Other Senate Republicans are also distancing themselves from the attacks on Fauci.

“I think everybody’s had a really challenging job with a virus that we are still struggling to understand, and both the data and the science appear to be constantly changing so everybody in those discussions can easily find themselves in a tough place,” said Sen. Roy Blunt (Mo.), the ranking Republican on the Labor, Health and Human Services Appropriations Subcommittee.

“I’ve known him a long time and I like him, and I’ve admired his work with vaccines,” he added of Fauci. “I think probably he’s been trying to explain a very hard thing for a long time and a lot of circumstances change and that’s a tough place to be.”

Romney acknowledged that efforts to demonize Fauci “seems to be working politically.”

“I think that’s one of the unfortunate realities of our new performance politics,” he added, warning “there’s no question” that attacks on public health officials are undermining public confidence in health recommendations, such as advice to get vaccinated.

Fauci has not taken criticism from Paul without firing back, telling the Kentucky senator in a July hearing after Paul suggested he had lied to Congress: “Sen. Paul, you do not know what you are talking about, quite frankly.”

Fauci’s Republican critics are quick to point out the times he’s been wrong, such as early during the pandemic when he and other health officials initially counseled against wearing masks. Fauci explained that he worried there wouldn’t be enough protective equipment for health care providers and the transmissibility of the virus still wasn’t well understood.

He also took heat from critics in October for saying it was “too soon to tell” whether people would be able to gather with their families for Christmas, comments he later said were misrepresented.

But the biggest bone of contention with conservatives is his denial at a Senate hearing in May that NIH had funded gain-of-function research in Wuhan through EcoHealth Alliance, a nongovernmental organization.

Cruz and Paul say that new evidence shows that Fauci misrepresented the facts, but the NIH hasn’t acknowledged the research in question met the criteria for gain-of-function research.

Jim McLaughlin, a Republican pollster, argued Fauci has become a political liability for Biden. 

“He hasn’t had Fauci out much lately and the reason is because he’s got high negatives. More than half the voters are unfavorable to the guy now,” McLaughlin said, referring to Fauci’s approval numbers. “People don’t trust him anymore. Look, Democrats like him, think he’s good, but I’m telling you, the Republican base and the swing voters don’t trust him anymore. They think he’s a political hack.”
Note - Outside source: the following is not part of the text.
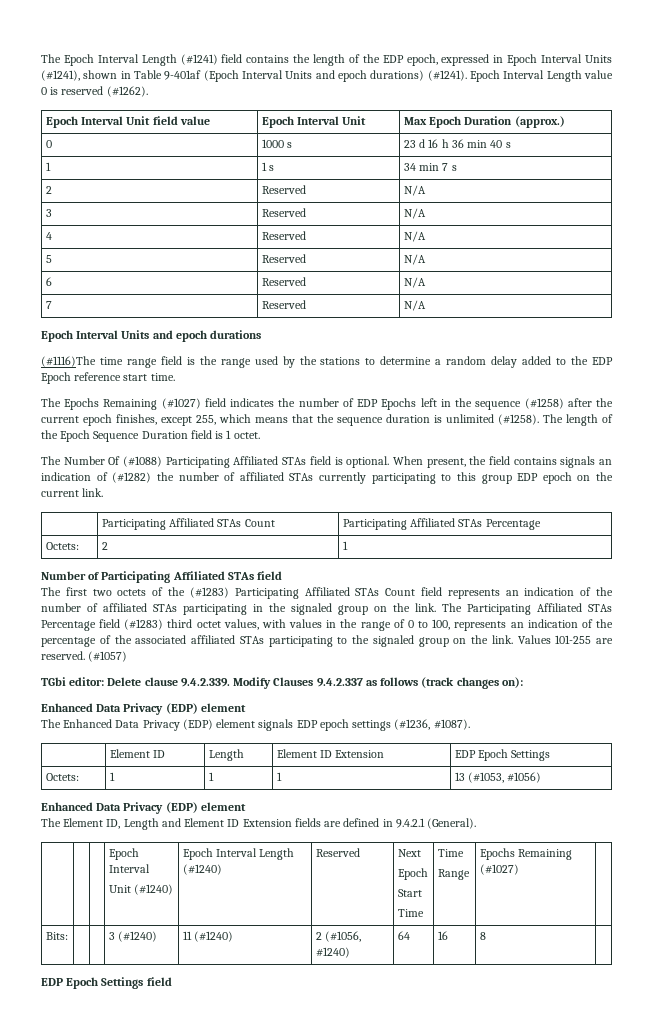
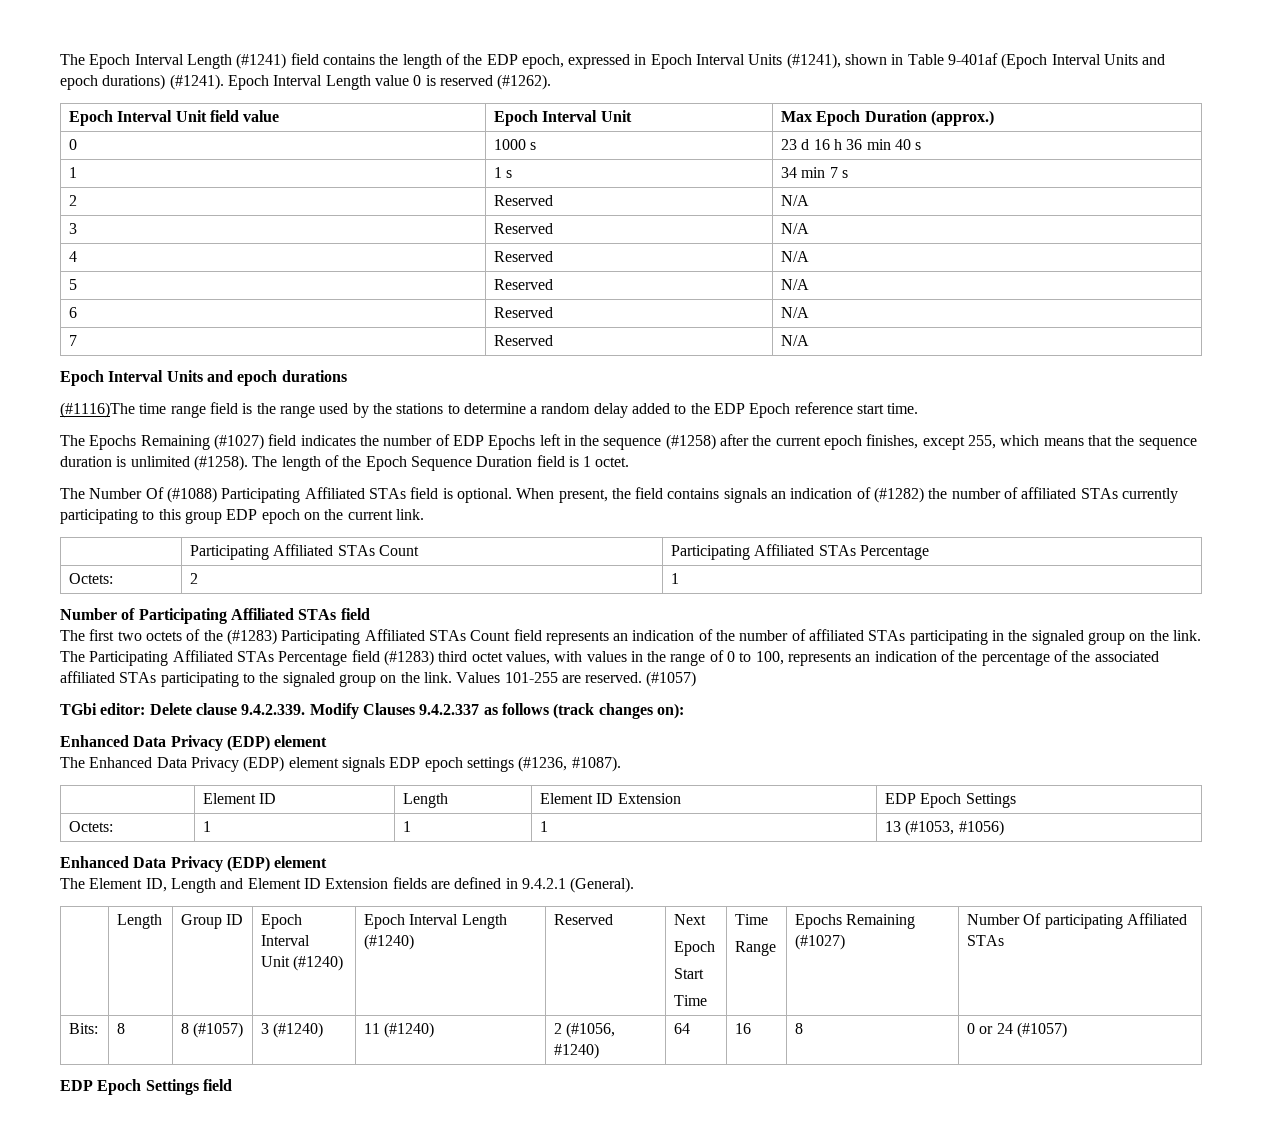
(477, 823) | -> [117,914,163,929] [181,914,244,929] Length | Group ID
[45,932,68,940] // Bits: | | -> [967,913,1188,929] [967,935,1005,946] [69,1023,99,1034] [117,1023,126,1034] [181,1022,244,1038] Number Of participating Affiliated STAs // Bits: | 8 | 8 (#1057)
(486, 936) none -> [967,1022,1068,1038] 0 or 24 (#1057)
Fauci was standing next to Biden on Monday, however, when the president offered remarks about the new omicron variant that has sparked new worries about the pandemic. This suggests Biden sees more benefits than negatives to working with Fauci. 

Fauci, who is 80 years old, says he doesn’t plan to step down from his position as chief medical adviser to Biden and as director of the National Institute of Allergy and Infectious Diseases until the COVID-19 pandemic is “in the rearview mirror.”

“I’m going to keep doing that until this COVID-19 outbreak is in the rearview mirror, regardless of what anybody says about me, or wants to lie and create crazy fabrications because of political motivations,” he told CBS earlier this month.